Chimeriade dialoga così in maniera implicita con altre opere recenti. Se l’antologia Teratocene (Zona 42, 2025), che ho avuto modo di leggere di recente, immagina scenari cupi dove il futuro dell’umanità è simbolizzato da un figlio deforme dell’Antropocene, Verso sceglie invece la strada di un’evoluzione armoniosa, che guarda con occhio sapiente all’alterazione. In questo futuro, l’adattamento al cambiamento passa attraverso la capacità di entrare in simbiosi con le infinite varianti del mondo, naturali e artificiali, senza mai perdere la compassione per l’Altro.

 

Uno dei temi più suggestivi di Chimeriade è il superamento dell’antropocentrismo. Grazie alla tecnologia di comunicazione interspecie, gli esseri umani si trovano a dialogare con gli animali che li circondano. Se all’inizio queste interazioni strappano sorrisi, in breve si trasformano in spunti di una riflessione imprescindibile, poiché la possibilità di comprendere bisogni e opinioni degli animali ribalta la prospettiva: da comparse mute essi diventano agenti compartecipi della nuova società.

Mi è venuto spontaneo pensare al film Absolutely Anything (2015), in cui il protagonista scopre di poter parlare con il proprio cane, o a classici come la Guida galattica…, ma qui l’espediente non è magico né meramente comico, bensì scientifico e carico di implicazioni sociali. L’Autore affronta il tema con credibilità, sfruttando l’idea fantascientifica per suggerire che il primo passo verso un futuro più equilibrato è dare voce a chi non l’ha mai avuta.

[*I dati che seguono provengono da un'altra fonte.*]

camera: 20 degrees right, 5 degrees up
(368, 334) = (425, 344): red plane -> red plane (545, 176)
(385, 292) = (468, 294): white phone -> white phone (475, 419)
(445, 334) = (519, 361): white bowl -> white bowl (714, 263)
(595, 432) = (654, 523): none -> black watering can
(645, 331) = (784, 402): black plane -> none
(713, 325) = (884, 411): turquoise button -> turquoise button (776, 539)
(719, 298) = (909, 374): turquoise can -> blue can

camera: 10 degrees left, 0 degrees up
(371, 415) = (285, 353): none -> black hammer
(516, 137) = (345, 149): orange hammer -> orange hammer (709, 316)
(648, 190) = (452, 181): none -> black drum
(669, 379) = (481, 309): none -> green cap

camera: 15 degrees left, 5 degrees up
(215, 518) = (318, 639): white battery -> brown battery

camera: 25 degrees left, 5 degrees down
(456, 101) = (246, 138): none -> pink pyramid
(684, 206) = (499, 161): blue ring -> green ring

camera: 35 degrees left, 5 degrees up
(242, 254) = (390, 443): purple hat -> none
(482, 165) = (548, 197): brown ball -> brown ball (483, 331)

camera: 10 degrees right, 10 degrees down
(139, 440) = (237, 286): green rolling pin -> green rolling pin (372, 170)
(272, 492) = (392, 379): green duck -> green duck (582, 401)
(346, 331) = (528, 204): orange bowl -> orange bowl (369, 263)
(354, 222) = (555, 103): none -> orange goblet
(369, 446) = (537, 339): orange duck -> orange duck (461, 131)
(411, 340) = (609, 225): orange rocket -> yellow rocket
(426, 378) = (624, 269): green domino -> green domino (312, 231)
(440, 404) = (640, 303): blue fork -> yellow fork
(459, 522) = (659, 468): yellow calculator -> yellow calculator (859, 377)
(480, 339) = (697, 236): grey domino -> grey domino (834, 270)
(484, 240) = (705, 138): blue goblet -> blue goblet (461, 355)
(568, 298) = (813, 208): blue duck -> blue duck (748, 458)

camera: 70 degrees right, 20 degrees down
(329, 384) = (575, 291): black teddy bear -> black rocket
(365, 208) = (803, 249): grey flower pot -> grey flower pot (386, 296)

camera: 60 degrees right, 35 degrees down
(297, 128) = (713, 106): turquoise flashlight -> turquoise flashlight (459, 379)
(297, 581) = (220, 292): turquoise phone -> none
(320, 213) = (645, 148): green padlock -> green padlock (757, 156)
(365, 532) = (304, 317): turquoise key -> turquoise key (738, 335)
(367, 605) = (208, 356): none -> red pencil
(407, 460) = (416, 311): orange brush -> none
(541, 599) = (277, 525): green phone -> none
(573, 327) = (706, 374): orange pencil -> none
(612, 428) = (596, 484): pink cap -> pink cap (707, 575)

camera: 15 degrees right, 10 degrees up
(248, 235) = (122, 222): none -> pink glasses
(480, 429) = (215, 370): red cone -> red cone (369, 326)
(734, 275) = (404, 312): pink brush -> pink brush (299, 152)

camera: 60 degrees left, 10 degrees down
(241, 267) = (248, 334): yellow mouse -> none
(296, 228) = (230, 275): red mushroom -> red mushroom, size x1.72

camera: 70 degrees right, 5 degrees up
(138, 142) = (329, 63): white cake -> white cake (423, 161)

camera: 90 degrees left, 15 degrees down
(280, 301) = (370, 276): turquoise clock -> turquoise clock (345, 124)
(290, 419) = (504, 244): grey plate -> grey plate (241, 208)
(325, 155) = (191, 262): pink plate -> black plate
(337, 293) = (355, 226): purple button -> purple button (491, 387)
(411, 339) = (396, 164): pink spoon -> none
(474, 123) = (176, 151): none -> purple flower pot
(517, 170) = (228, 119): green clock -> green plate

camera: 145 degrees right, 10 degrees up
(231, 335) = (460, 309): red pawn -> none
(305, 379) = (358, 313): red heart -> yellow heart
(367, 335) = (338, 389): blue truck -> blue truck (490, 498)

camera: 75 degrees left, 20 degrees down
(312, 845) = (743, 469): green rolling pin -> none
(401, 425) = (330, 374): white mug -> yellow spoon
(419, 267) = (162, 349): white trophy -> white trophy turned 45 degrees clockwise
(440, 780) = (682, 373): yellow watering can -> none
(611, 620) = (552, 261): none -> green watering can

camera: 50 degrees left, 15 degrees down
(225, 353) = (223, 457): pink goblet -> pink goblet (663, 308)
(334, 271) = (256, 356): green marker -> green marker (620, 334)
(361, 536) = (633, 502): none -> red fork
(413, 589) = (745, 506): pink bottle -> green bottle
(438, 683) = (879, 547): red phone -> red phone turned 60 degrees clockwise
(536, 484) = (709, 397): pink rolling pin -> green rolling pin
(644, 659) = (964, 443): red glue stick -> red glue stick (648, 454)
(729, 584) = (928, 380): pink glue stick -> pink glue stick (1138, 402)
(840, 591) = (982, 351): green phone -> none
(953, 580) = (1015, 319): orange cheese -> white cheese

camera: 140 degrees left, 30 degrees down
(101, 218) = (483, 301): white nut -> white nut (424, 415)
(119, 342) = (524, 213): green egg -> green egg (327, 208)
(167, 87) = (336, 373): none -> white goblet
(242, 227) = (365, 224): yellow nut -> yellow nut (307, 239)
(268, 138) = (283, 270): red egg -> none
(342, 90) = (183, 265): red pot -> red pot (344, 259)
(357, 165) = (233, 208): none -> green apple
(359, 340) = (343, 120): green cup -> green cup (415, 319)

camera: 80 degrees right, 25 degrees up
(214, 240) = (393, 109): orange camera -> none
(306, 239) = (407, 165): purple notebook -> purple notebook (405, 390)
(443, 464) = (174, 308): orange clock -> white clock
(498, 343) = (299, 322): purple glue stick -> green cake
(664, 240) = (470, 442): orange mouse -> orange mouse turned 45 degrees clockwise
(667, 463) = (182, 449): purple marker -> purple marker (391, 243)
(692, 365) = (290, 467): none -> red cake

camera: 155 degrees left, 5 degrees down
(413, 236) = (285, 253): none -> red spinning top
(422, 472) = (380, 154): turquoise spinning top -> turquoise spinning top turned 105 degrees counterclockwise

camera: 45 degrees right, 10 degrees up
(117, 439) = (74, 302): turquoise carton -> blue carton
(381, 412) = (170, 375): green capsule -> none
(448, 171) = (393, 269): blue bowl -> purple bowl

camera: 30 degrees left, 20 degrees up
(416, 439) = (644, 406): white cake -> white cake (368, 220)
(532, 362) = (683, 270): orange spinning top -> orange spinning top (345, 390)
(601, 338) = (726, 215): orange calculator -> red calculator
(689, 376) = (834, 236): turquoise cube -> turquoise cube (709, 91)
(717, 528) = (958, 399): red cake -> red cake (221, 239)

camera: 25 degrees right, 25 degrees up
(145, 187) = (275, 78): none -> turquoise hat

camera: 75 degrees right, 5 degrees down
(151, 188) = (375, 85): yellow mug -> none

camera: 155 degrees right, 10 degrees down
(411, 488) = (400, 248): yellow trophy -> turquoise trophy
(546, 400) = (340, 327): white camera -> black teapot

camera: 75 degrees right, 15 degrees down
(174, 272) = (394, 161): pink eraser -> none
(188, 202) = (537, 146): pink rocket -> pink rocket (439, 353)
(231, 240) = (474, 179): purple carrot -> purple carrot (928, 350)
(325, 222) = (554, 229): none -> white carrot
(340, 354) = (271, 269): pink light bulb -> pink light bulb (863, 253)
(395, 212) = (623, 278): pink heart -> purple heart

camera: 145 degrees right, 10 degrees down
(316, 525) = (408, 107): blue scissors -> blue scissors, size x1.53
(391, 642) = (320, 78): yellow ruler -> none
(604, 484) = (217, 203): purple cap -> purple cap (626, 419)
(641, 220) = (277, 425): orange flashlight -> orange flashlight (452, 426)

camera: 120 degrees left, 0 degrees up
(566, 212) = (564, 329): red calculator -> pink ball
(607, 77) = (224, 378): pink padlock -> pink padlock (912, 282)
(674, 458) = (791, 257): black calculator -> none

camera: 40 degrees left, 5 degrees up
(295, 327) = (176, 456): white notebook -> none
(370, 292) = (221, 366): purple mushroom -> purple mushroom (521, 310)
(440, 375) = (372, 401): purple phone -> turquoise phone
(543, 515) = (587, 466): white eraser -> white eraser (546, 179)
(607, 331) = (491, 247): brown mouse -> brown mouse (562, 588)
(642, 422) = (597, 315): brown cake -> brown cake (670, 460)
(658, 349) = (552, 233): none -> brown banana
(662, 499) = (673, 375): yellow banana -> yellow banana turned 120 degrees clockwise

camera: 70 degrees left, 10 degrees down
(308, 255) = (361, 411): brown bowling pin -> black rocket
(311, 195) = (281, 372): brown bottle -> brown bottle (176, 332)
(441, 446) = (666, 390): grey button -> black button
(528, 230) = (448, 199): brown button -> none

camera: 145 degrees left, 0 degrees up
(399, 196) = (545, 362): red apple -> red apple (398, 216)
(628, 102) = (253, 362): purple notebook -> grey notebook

L’abbattimento delle barriere comunicative tra specie funge da potente metafora del superamento dei confini mentali. Siamo ben lontani dalla concezione dell’animale come macchina istintuale: ogni creatura ha qualcosa da dire e un ruolo da svolgere nell’ecosistema della Roma del 2049. Inoltre, questo espediente narrativo richiama alcune suggestioni attuali, come i progetti di decodifica dei linguaggi animali, sempre più studiati.

 

Senza rivelare nulla della trama, va sottolineato come Chimeriade sembri rinunciare volutamente al momento esplosivo di tante storie che si risolvono in distopia. Ciò non significa però che non vi siano eventi significativi a rimarcare un cambio netto con il passato narrativo. Il finale del romanzo è in anticlimax, ma lo è per una scelta coerente con l’etica della resistenza gentile che trovo permei l’opera. Verso opta per una conclusione sommessa, quasi quotidiana, che però lascia intravedere la solidità del cambiamento in atto. È una chiusura narrativa che privilegia la sostenibilità della trasformazione costruita, piuttosto che l’effimera gloria di un gesto eroico isolato (sebbene vi siano personaggi che si spendano in gesti coraggiosi per la collettività). In tal senso, la catarsi si esplica nella perseveranza e nella coerenza etica, e non nello spettacolo fine a se stesso.

Chiusa l’ultima pagina, mi è rimasta la sensazione di aver assistito a un mutamento lento ma inesorabile, a un evento che, in termini metanarrativi, rappresenta la summa di un discorso sul solarpunk che l’Autore aveva aperto e portato avanti con opere come Ecoluzione (FF, 2024) e la dilogia de I camminatori (FF, 2018; 2019). Non mancano nel testo i riferimenti a queste opere, insieme a molte altre tematiche che sono il frutto di una ricerca durata lungo tempo. Credo che Chimeriade rappresenti un punto di arrivo e di svolta per Francesco Verso e sarà quindi curioso osservare come e se muterà la sua scrittura da qui in avanti.